Catholic/Jewish/Chinese Guilt
I goobed at work yesterday.
Though I was assured that it was fixable by a very kind colleague (and in my defense I did not have all the facts, there there was a miscommunication element and I told the truth) that did not stop me from playing the conversation over and over (and over and over) in my mind.
To clarify, I am neither Catholic nor Jewish. I am Chinese-Canadian, born in Canada, small “b” Buddhist (Buddhist by association or Buddhist-lite if you will). I hate labels and am not a believer in organized religion but if I have to associate myself with a religion, Buddhism is about one of the more benign.
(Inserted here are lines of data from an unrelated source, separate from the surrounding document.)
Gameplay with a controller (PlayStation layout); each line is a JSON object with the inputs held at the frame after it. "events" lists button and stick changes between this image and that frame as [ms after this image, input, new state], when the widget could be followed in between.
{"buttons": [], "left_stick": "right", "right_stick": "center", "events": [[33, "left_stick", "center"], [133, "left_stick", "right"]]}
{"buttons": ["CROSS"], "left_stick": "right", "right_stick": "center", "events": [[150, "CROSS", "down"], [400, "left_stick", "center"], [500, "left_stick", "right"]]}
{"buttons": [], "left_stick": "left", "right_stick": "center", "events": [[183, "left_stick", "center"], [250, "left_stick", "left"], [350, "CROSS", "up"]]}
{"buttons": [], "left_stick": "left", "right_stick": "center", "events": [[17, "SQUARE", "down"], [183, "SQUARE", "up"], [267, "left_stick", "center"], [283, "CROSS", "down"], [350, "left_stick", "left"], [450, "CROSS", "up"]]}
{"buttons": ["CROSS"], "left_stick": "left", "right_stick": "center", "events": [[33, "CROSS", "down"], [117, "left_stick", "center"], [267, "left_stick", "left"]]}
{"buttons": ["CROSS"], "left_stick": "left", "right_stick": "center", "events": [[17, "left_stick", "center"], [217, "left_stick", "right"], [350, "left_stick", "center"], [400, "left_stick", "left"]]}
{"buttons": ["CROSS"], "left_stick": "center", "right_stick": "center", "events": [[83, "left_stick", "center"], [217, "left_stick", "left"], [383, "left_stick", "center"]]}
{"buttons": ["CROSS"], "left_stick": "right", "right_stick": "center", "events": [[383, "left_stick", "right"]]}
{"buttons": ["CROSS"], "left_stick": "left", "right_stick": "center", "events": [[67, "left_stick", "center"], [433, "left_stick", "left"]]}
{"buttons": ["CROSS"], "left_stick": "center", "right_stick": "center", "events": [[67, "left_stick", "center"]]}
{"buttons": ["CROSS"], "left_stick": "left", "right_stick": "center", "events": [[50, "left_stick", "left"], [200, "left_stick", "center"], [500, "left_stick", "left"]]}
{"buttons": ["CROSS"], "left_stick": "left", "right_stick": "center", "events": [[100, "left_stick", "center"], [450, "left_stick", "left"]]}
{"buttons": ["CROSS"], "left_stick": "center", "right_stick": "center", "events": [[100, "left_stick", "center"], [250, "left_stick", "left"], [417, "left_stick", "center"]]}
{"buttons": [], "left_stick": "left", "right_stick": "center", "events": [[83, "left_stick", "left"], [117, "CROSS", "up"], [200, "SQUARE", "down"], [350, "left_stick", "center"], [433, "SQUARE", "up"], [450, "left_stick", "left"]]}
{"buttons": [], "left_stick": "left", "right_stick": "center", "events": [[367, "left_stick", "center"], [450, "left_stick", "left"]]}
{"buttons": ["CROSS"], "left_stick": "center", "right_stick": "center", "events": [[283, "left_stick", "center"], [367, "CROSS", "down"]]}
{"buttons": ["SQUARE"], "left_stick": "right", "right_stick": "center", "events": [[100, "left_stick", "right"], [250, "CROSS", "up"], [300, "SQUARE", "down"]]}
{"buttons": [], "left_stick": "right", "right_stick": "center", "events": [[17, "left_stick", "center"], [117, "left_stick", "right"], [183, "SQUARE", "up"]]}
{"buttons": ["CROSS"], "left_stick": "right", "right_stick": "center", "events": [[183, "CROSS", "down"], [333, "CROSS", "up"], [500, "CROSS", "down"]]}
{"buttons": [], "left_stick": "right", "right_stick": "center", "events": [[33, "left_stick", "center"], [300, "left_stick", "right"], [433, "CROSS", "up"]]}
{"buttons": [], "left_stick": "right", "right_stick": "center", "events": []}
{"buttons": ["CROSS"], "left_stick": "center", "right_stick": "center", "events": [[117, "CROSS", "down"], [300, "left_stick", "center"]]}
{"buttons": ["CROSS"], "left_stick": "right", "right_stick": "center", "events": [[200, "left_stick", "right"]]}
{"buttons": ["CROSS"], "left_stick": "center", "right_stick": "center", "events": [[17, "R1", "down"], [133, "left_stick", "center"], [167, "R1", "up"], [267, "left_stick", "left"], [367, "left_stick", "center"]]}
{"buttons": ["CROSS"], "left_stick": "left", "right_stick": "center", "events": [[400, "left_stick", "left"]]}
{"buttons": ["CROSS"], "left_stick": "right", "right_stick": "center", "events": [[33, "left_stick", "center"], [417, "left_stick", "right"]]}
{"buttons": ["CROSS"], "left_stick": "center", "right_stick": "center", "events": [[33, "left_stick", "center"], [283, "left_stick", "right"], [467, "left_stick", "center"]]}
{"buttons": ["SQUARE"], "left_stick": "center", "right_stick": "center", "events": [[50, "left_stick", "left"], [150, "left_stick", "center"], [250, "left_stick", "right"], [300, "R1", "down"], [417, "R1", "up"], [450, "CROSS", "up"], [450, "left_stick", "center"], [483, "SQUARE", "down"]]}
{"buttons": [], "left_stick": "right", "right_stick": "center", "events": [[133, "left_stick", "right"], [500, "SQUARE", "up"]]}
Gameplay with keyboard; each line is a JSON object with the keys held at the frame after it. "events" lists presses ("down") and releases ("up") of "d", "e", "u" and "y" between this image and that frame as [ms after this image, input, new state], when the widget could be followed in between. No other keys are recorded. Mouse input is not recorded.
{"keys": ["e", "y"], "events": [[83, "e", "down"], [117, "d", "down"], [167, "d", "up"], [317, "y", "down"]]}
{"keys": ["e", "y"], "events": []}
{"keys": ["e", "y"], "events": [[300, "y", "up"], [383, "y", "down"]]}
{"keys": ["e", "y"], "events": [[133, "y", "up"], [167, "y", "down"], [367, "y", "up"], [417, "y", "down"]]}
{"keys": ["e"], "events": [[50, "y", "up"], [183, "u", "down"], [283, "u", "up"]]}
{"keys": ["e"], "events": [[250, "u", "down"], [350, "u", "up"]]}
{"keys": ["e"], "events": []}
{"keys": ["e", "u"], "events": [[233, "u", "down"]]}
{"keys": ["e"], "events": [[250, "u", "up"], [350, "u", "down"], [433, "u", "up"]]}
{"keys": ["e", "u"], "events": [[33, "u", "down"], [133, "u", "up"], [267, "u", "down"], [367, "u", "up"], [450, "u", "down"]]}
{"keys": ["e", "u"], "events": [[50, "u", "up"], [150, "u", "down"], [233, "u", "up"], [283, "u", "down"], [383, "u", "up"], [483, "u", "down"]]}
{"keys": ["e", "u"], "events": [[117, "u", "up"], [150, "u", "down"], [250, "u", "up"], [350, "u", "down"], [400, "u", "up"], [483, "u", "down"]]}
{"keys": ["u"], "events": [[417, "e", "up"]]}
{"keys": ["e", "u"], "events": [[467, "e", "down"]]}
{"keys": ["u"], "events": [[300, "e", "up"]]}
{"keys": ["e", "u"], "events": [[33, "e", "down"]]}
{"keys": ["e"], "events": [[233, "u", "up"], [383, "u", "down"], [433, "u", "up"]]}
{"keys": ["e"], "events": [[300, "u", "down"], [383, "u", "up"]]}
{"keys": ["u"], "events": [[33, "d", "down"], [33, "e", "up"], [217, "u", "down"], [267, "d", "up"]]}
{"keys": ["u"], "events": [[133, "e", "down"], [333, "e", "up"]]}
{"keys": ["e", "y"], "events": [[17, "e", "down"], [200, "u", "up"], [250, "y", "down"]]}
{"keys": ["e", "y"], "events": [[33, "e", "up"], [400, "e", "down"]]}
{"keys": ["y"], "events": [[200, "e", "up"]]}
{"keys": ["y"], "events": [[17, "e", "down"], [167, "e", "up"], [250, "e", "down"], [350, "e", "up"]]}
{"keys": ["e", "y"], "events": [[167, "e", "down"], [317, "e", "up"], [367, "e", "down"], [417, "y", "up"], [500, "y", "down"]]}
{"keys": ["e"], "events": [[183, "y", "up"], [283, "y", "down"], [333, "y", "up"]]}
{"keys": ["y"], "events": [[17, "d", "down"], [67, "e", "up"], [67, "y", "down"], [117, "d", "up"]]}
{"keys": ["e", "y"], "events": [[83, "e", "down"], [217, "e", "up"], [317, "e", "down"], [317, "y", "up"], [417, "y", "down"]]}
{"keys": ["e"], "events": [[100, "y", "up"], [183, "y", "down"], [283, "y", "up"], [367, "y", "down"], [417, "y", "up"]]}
I joke to my friends that I should have been Catholic or Jewish- the guilt I carry around is huge. I am one of those over-thinkers, think Hamlet without the death and carnage in the final act. I blame my upbringing for my intense feelings of personal responsibility.
I know guilt is counter-productive and slightly indulgent but the wave of shame, paranoia, remorse and self-reproach washes over you and it just builds and feeds on itself.
A friend of mine would have an insightful quote from someone famous and much more articulate to sum up the situation with truth and a touch of irony.
Alas, my memory doesn’t work that way and all I can tell myself is what is done is done and at the end of the day, all we can do is the best we can do.